Legitimate Guest #1: So how do you know the bride and groom?

Me: Oh, I don’t really.  I’m just the transporter.

[blank stares]

Me: I mean, my For– uh, um, Daughter’s dad went to school with Bride.

Legitimate Guests in unison: Aaahhh.

Legitimate Guest #2: And you?

Girl-Date-Friend: [with Russian accent] Oh, I don’t.  I just live next door to Ashley, and Daughter, and Former.

[crickets]

The next morning, I could sense Daughter’s trepidation about her role in the wedding.  Her floofy dress, it seemed, was deteriorating as sufficient incentive to get her to walk through a church throwing flowers while everyone stared on <this is not her preferred variety of showboating>. We arrived at the chapel early for her to practice.  My role was to hide in successive pews attempting to coax her along by brandishing various treats like gum, lollipops, and love.  She made the trek enough times to give us all a bit of hope that it would work, but I knew…

When the bridal party lined up for the procession, she clung to me in fear.  I agreed to stand with her until the wedding planner said it was go time.  At the 11th hour, a bridal relative asked if Daughter would be more amenable if I escorted her.  ”What the hey?  I’ve got a dress on, right?”  Girl-Date-Friend had positioned herself in a pew near the entrance to provide Daughter the comfort of a familiar face.  Instead, it provided the promise of immediate shelter, and hand-in-mine, Daughter drug us over to Girl-Date-Friend when I subtly suggested she toss out some flowers per her job description.  With the train already in motion, my only recourse was to make this thing happen <the opening bars of Mendelssohn’s wedding march do sound a lot like the anthem from Rocky>.  So I scooped her up and we processed with the petals.

It wasn’t what you would term a disaster, so much as a mishap.  Had Former been there, I doubt it would have gone similarly; he has a way with Daughter.  And while I think the couple was mostly glad to have avoided a more awkward interruption in this orchestration, I also doubt that their enthusiasm over a homewrecker paving the way for their union.

Returning to my sanctioned participation in a wedding: if you’re not yet convinced of the possibility for moderate doom, I am also convinced that other friends have blacklisted me from their nuptials given my relationship history and their dim view of my marriage’s demise. <It couldn’t possibly be my running commentary on patriarchy during most wedding ceremonies.  ”And do you, Female, promise to submit and obey?
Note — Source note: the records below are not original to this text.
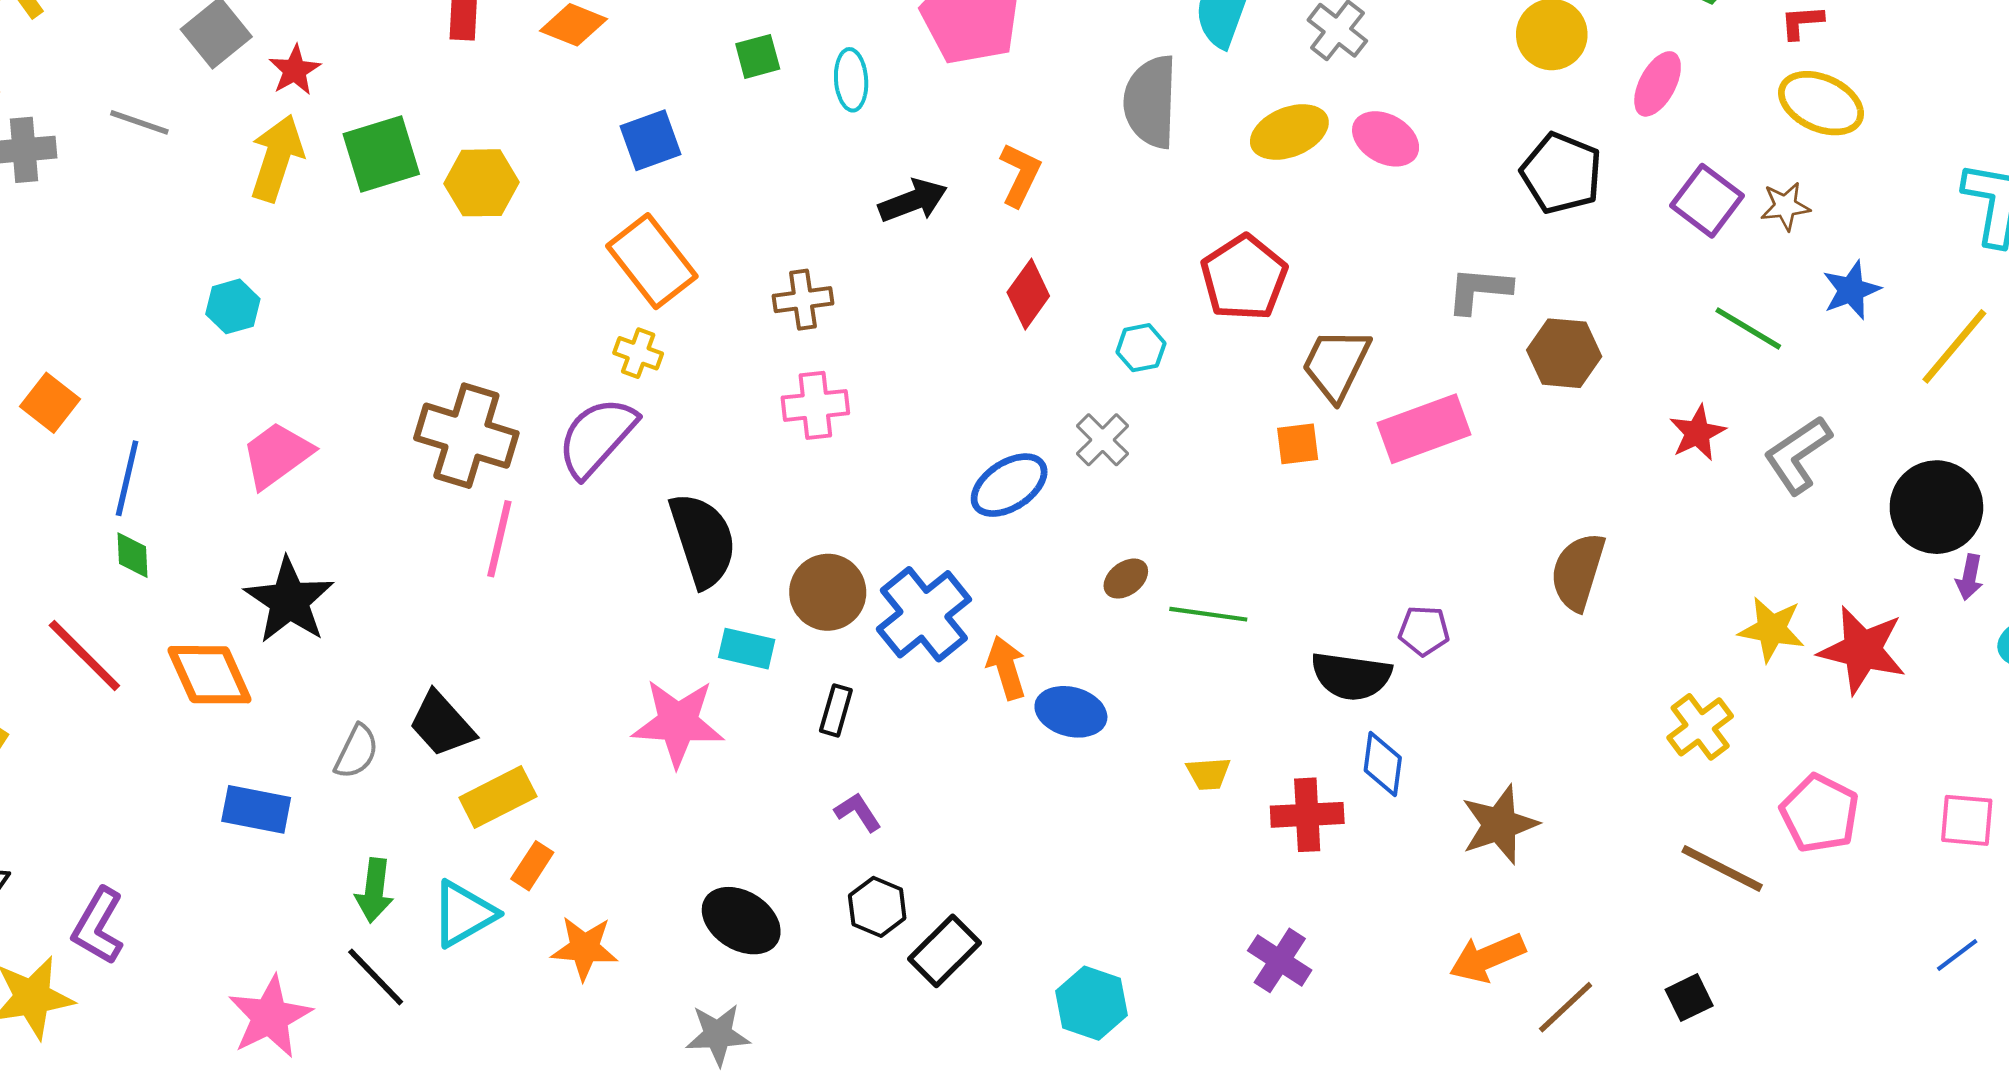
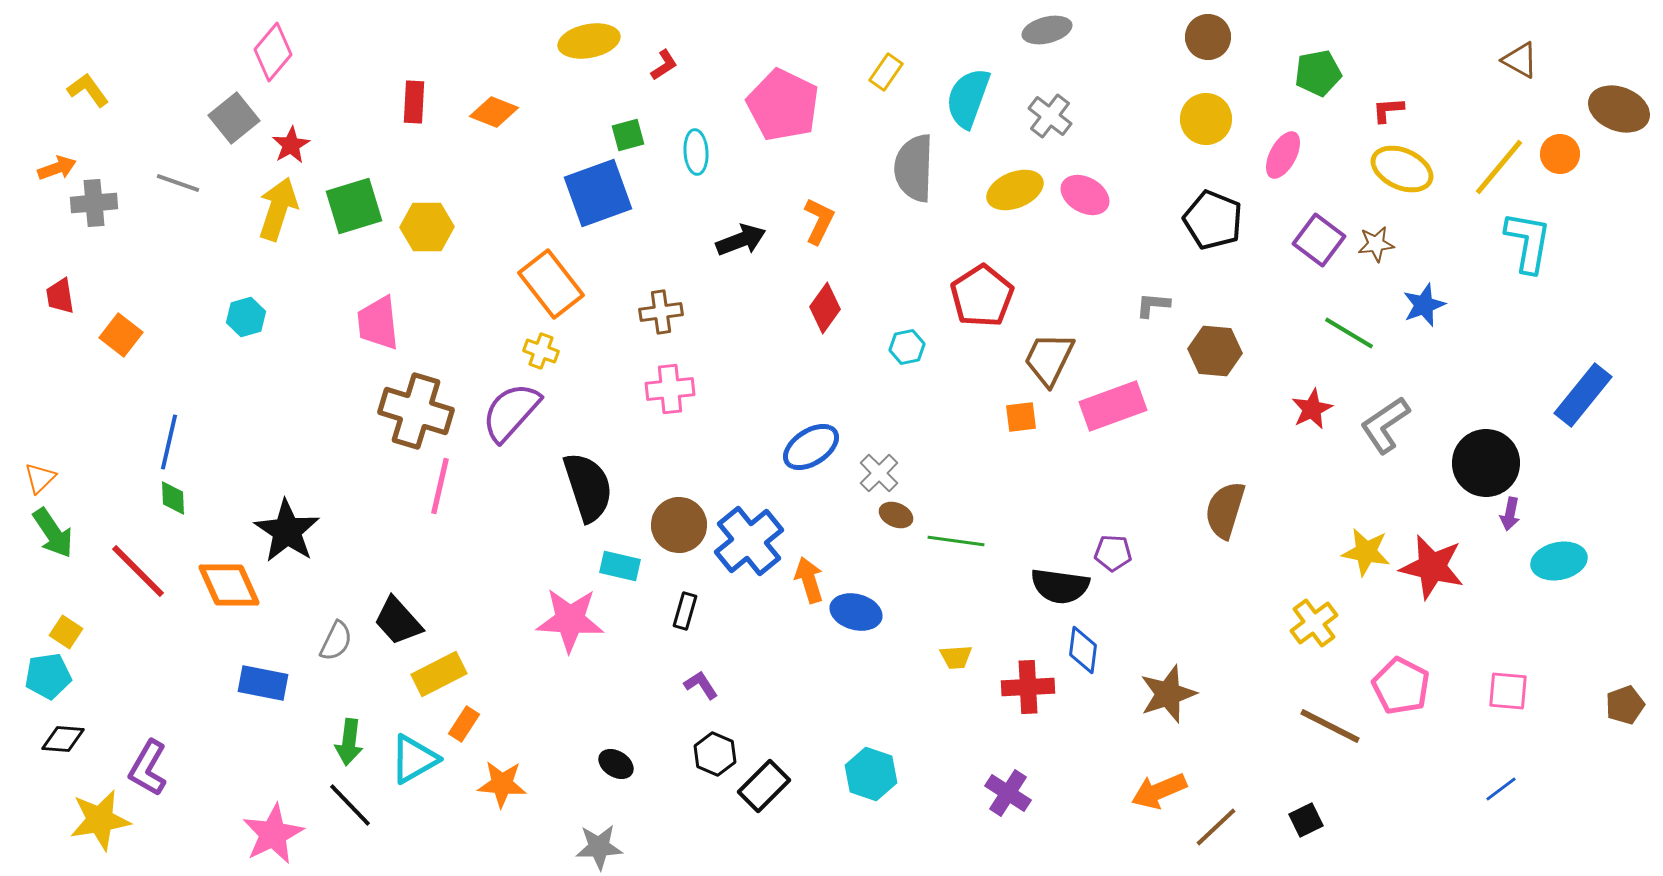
blue square: (650, 140) -> (598, 193), moved, size x1.5
gray L-shape: (1479, 290) -> (1153, 305), size x0.7
yellow line: (1954, 346) -> (1499, 167), moved
orange square: (50, 403) -> (121, 335), moved
gray cross: (1103, 440) -> (879, 473), moved
pink trapezoid: (277, 455) -> (378, 323), moved, turned -60
brown ellipse: (1126, 579) -> (896, 515), turned 60
black ellipse: (741, 921) -> (616, 764), size x0.6
cyan hexagon: (1092, 1003) -> (871, 774), moved

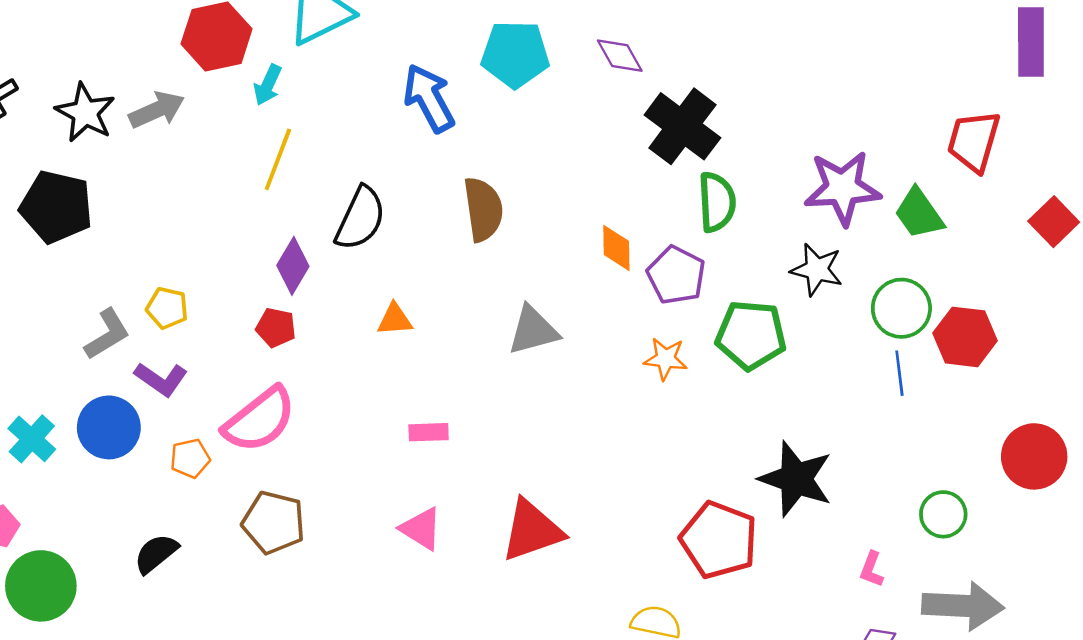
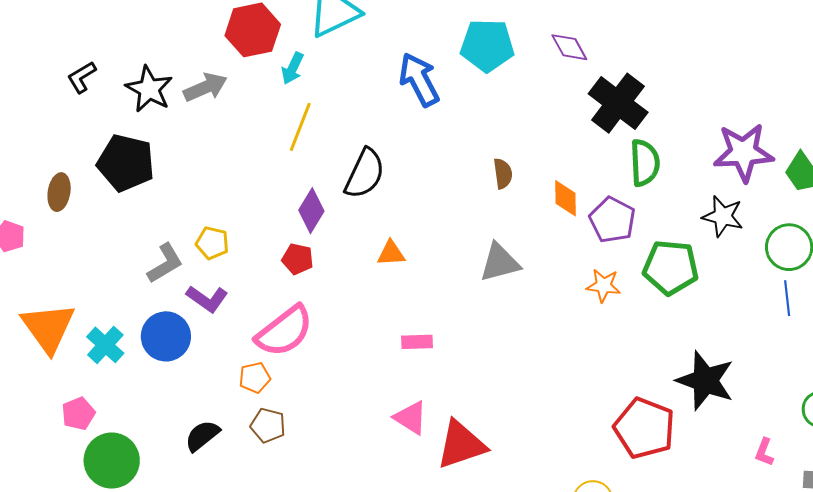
brown semicircle: (483, 209) -> (503, 174), moved, size x0.6
orange pentagon: (190, 458) -> (255, 378), moved
brown pentagon: (274, 522) -> (268, 425), moved, size x0.7
red triangle: (532, 530) -> (461, 445), moved

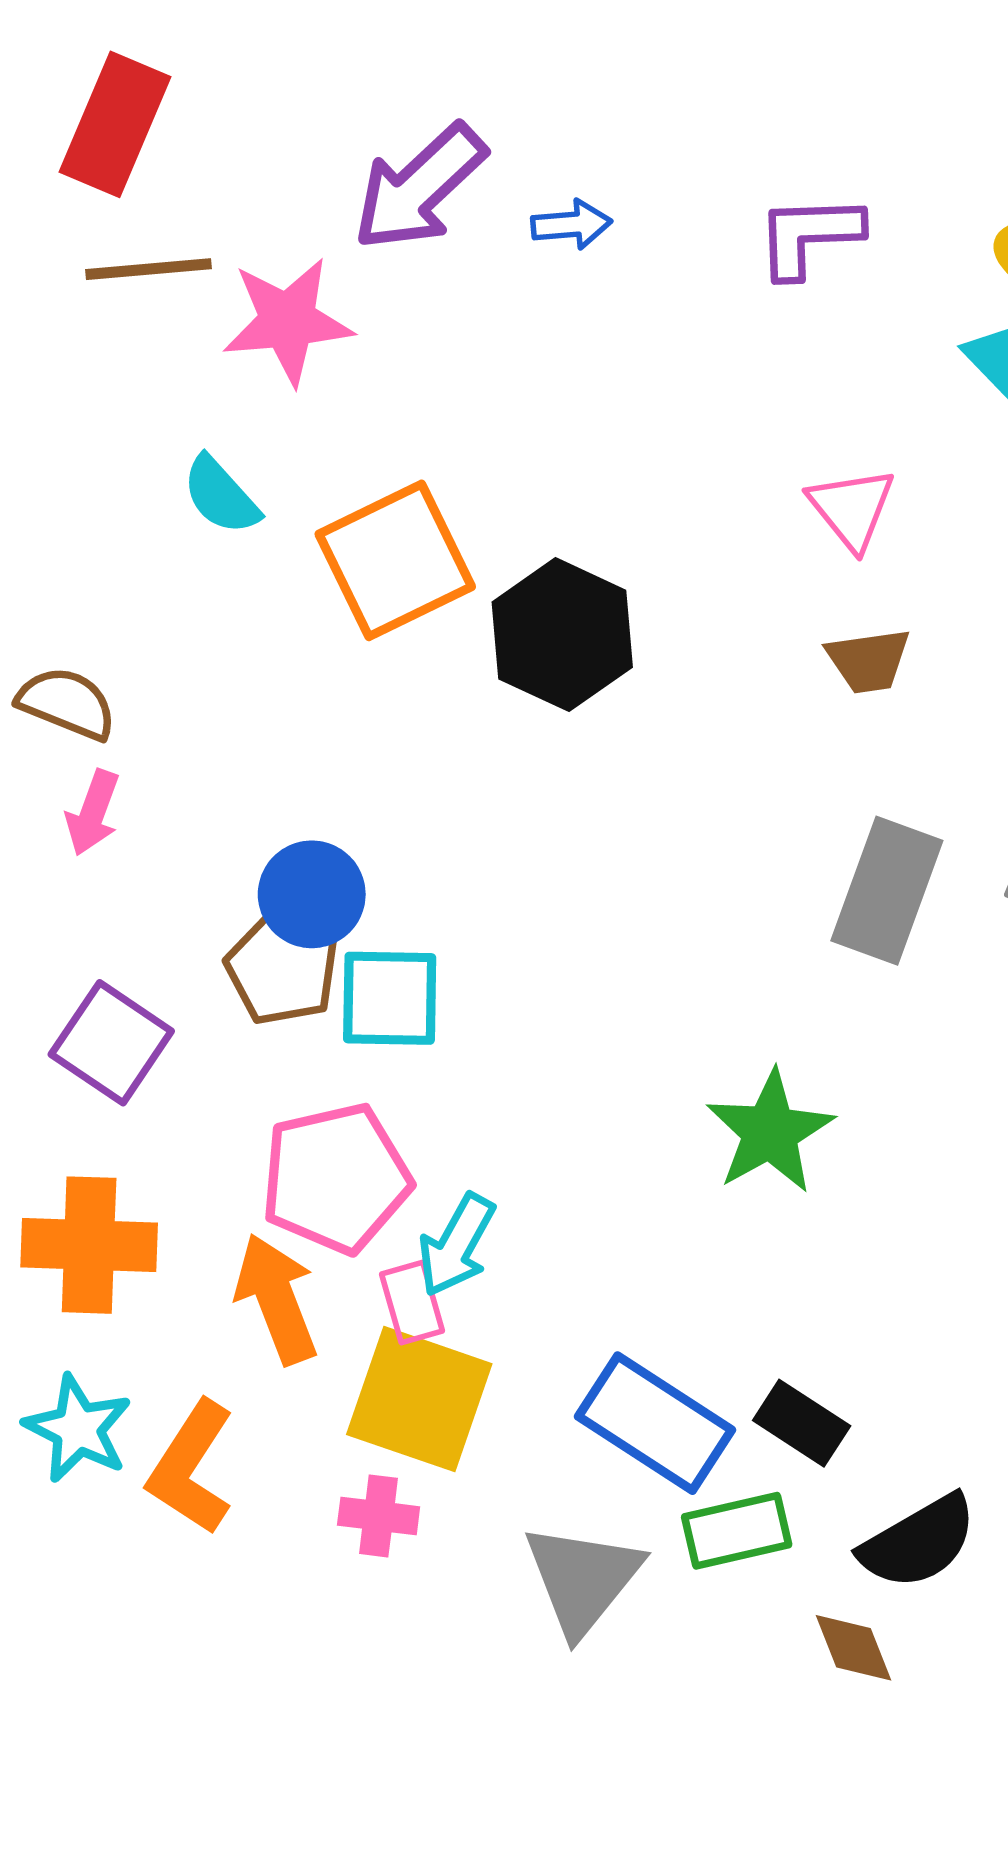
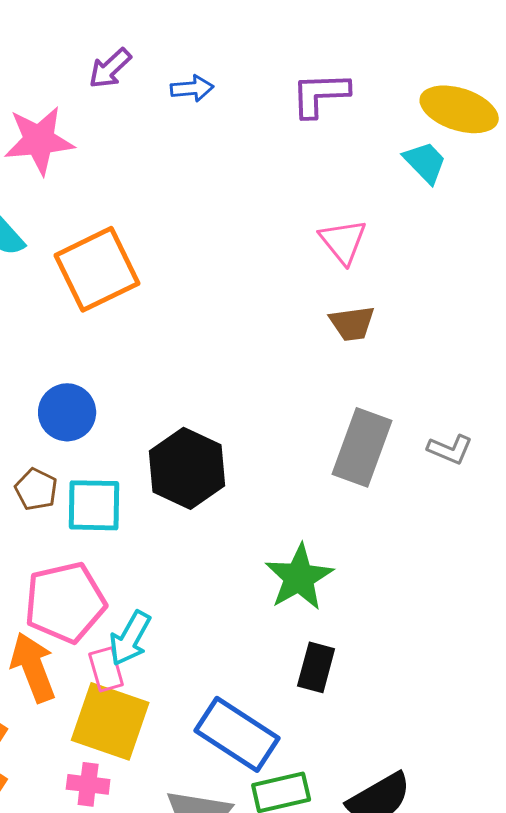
purple arrow: (419, 187) -> (110, 68), size x0.6
black hexagon: (562, 635) -> (187, 468), moved
blue circle: (312, 894) -> (67, 412), moved
brown pentagon: (282, 969) -> (36, 489), size x0.7
black rectangle: (802, 1423) -> (316, 667), moved, turned 72

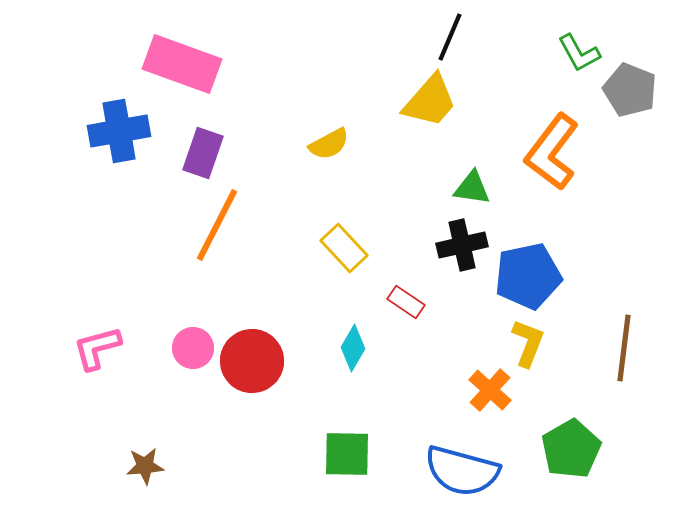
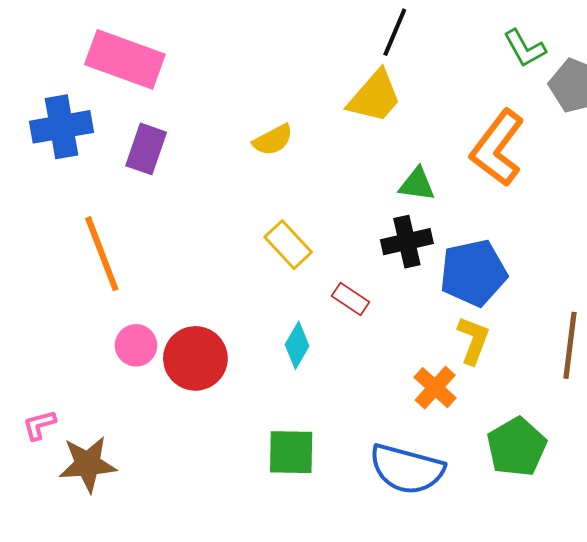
orange line: (217, 225) -> (102, 254), moved, turned -48
pink L-shape: (97, 348) -> (39, 425), moved, size x0.7
brown star: (145, 466) -> (88, 464), size x1.5

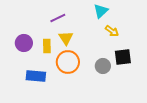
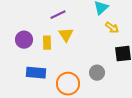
orange circle: (68, 62) -> (68, 84), moved
gray circle: (103, 66) -> (97, 73), moved

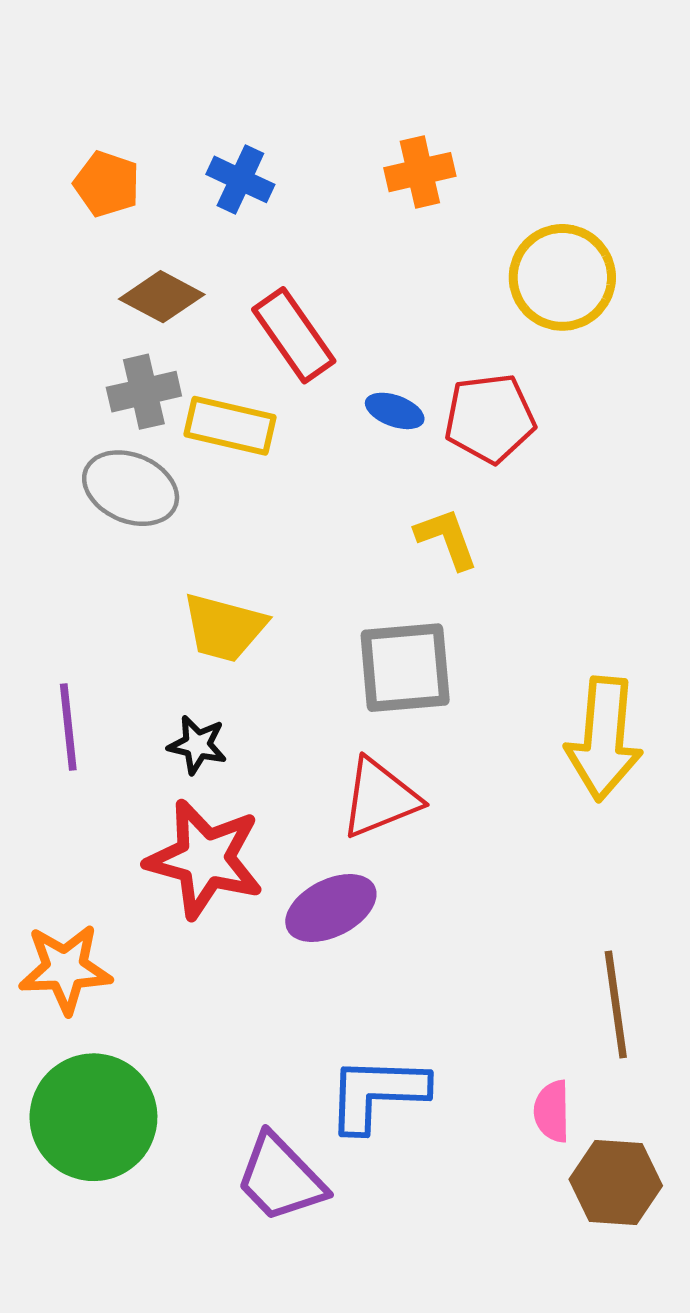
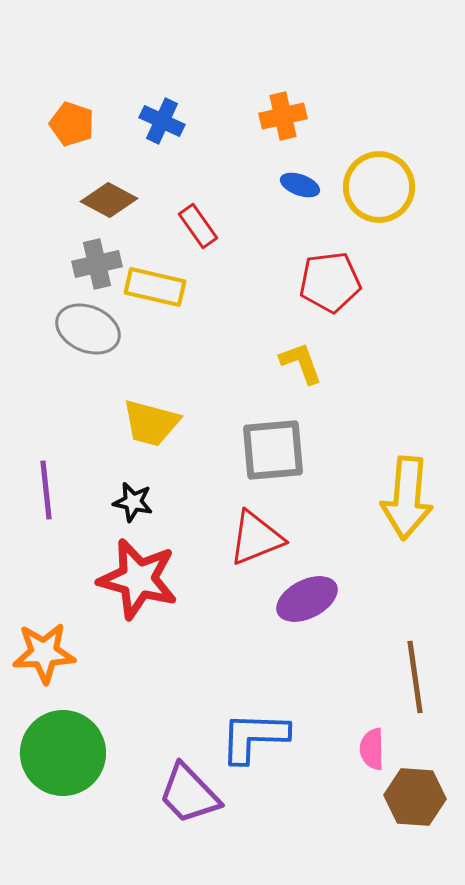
red rectangle: (294, 335) -> (198, 226), size x0.7
blue ellipse: (395, 411) -> (300, 185), moved
purple ellipse: (331, 908) -> (307, 599), moved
Do you, Male, promise to lead/provide/discipline her accordingly? I now pronounce you  Mr. & Mrs. His Name.” Are you kidding me?>

My primary strategy for counteracting any bad luck contamination that could result from my involvement in this wedding is to talk about it as a possibility.  You know like with wishes or dreams– talk about them and they won’t come true.  I suppose this is another of the superstitious rules and rituals I employ.  But I have to admit, I’m a little bit nervous about the effectiveness of this strategy after an exchange that Former and I had yesterday while boxing <also known as hitting each other in a fashion that makes it seem legitimate>:

Former: C’mon! Why don’t you hit me in the face?

Me: Because you don’t have your headgear on right now, so it wouldn’t be fair.

Former: But I’m hitting you in the face.

Me: [exasperated] See?! This always happens to me! There are these rules I have.  I have these rules, but nobody plays by them!

Former: P, nobody knows the rules but you.